A Japanese race is all but inevitable because Japan is represented in lndycar racing by Honda, Toyota and Bridgestone and it is in their interests to see lndycars on home turf. That’s one reason Honda is cutting the tops off mountains to build the 1.5-mile Motegi oval.

Still, there are some important lessons to be learned from the trips to Rio and Australia if CART’s international ambitions are to be realised.

The Achilles Heel to CART’s international expansion is the threat of bad weather on ovals. CART dodged a bullet in Rio, where it rained regularly in the week leading up to the race. What would they have done had the race been rained out less than a week before the cars had to be shipped to Australia?

Future schedules must provide a rain date, either via Saturday races or by having enough leeway in the calendar to race Monday. Happily, the fact that Surfers is a street circuit means future Australia/Japan swings can feature Australia as the lead-off event (come rain or shine) followed the next weekend by a race preferably on Saturday in Japan.

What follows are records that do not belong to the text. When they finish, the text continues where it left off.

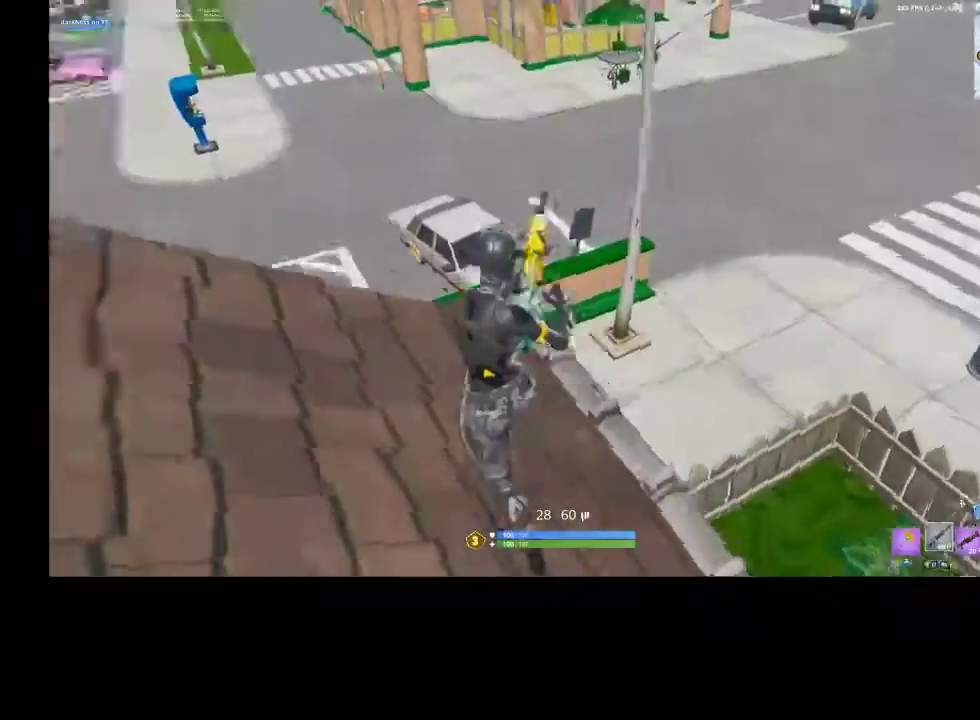
{"buttons": ["CROSS"], "left_stick": "up-left", "right_stick": "center", "events": [[100, "R3", "down"], [100, "right_stick", "up-left"], [167, "R3", "up"], [300, "R3", "down"], [367, "R3", "up"], [433, "right_stick", "center"], [500, "CROSS", "down"]]}
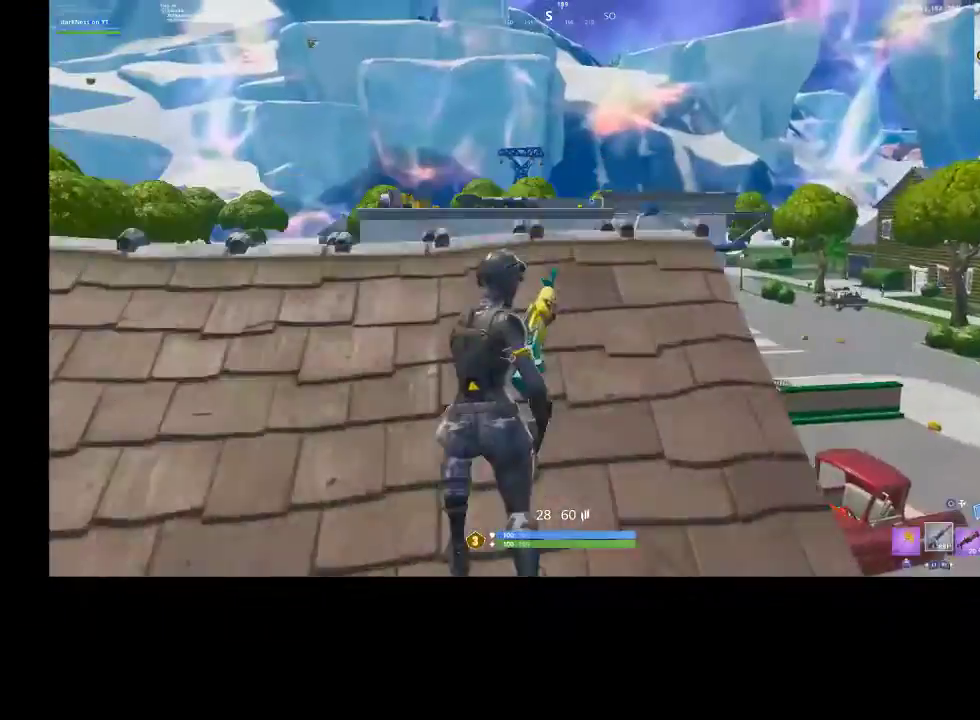
{"buttons": [], "left_stick": "up", "right_stick": "center", "events": [[100, "CROSS", "up"], [233, "left_stick", "up"]]}
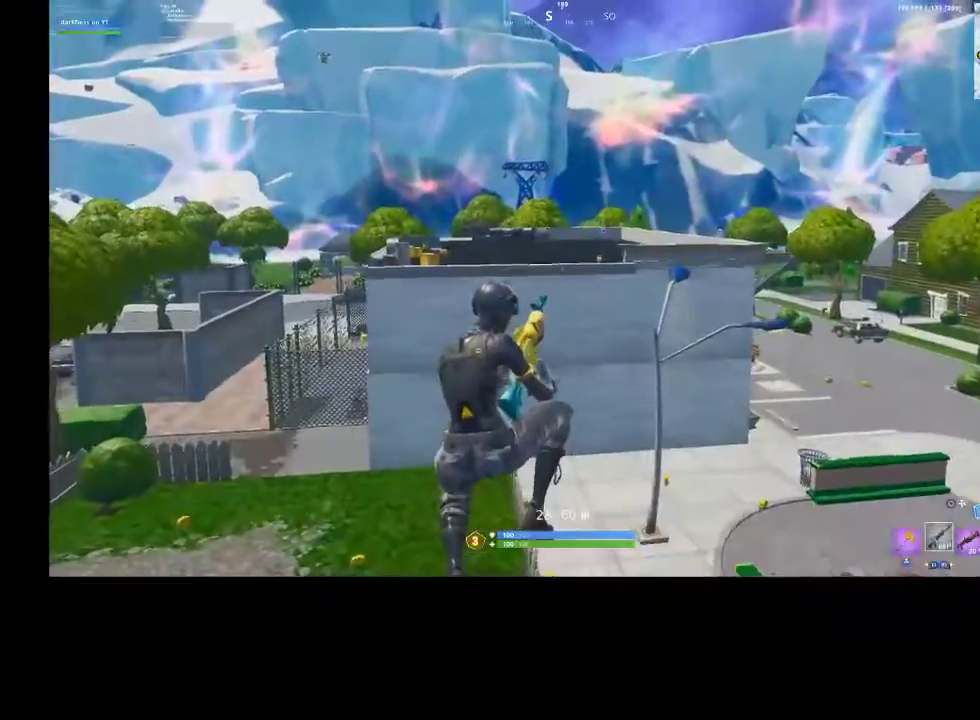
{"buttons": [], "left_stick": "up", "right_stick": "center", "events": []}
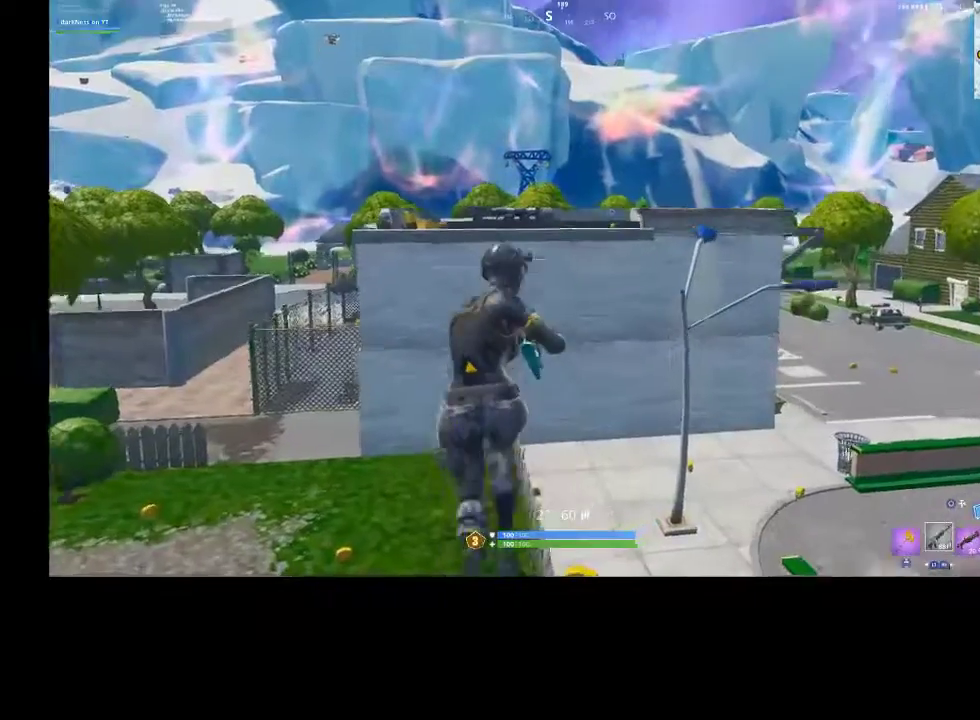
{"buttons": [], "left_stick": "down", "right_stick": "center", "events": [[33, "right_stick", "up-left"], [133, "left_stick", "up-left"], [233, "right_stick", "center"], [367, "R3", "down"], [367, "left_stick", "center"], [467, "R3", "up"], [467, "left_stick", "down"]]}
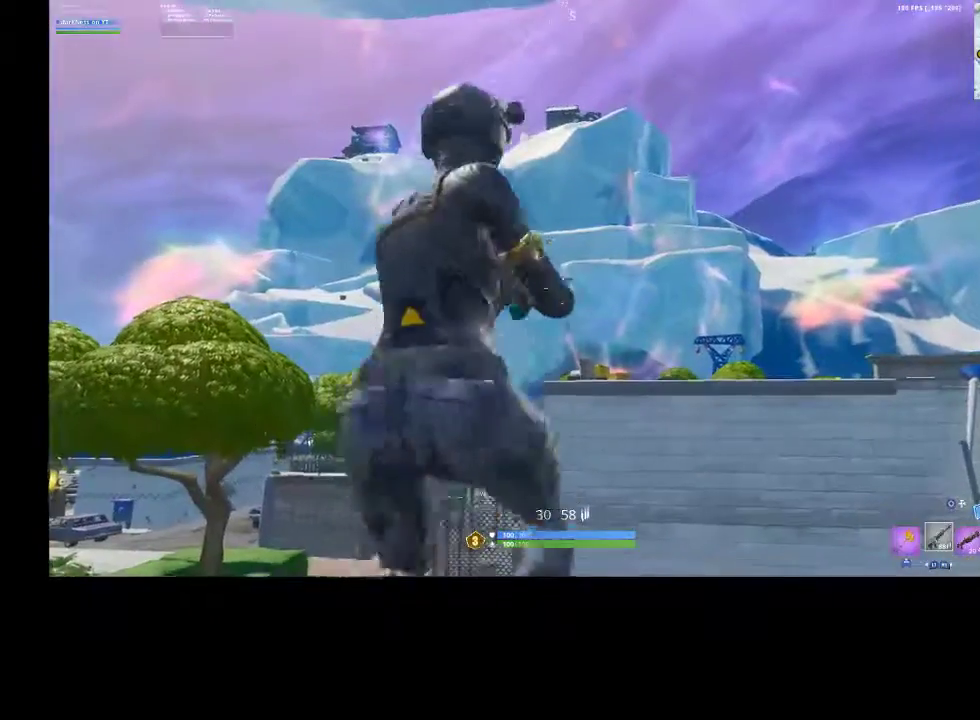
{"buttons": ["L2"], "left_stick": "center", "right_stick": "center", "events": [[67, "left_stick", "down-left"], [233, "left_stick", "center"], [300, "L2", "down"], [300, "right_stick", "up"], [467, "right_stick", "center"]]}
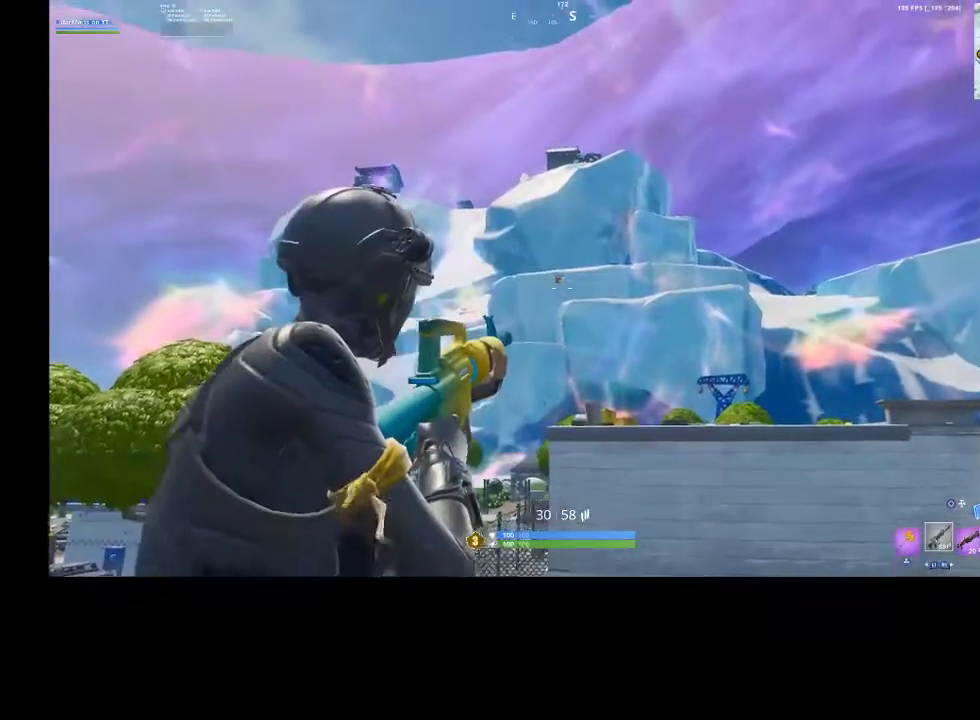
{"buttons": ["L2"], "left_stick": "center", "right_stick": "center", "events": [[133, "right_stick", "up"], [333, "R2", "down"], [333, "right_stick", "center"], [467, "R2", "up"]]}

Anything else is asking for trouble…

Then, too, CART must schedule its international swings in a more efficient fashion than the Rio/Australia junket, CART faced a number of hurdles scheduling this year’s Rio/Australia trips, not the least of which was the rescheduling of the Australian Grand Prix to early March with the Easter weekend mixed-in for good measure. But there must be a more efficient use of time, equipment and personnel than coming back to the United States between successive overseas weekends.

CART must also get its house in order in terms of international medical care and administration. After suffering a fractured vertebrae during practice at Rio, Scott Goodyear went through various trials and tribulations that were more bureaucratic than medical ranging from waiting for a back brace to clear customs to nearly getting “offloaded” from a Federal Express plane in Caracas. By all accounts, procedures were in place to deal with life-threatening injuries; it was the details surrounding a relatively minor injury that needed to be sweated a bit more.

Can IndyCar do better? Of course. But one needed only to watch, listen and feel the Rio grandstands swaying to the samba as Andre Ribeiro and Gil de Ferran took turns leading the Rio 400 to understand IndyCar’s vast international potential.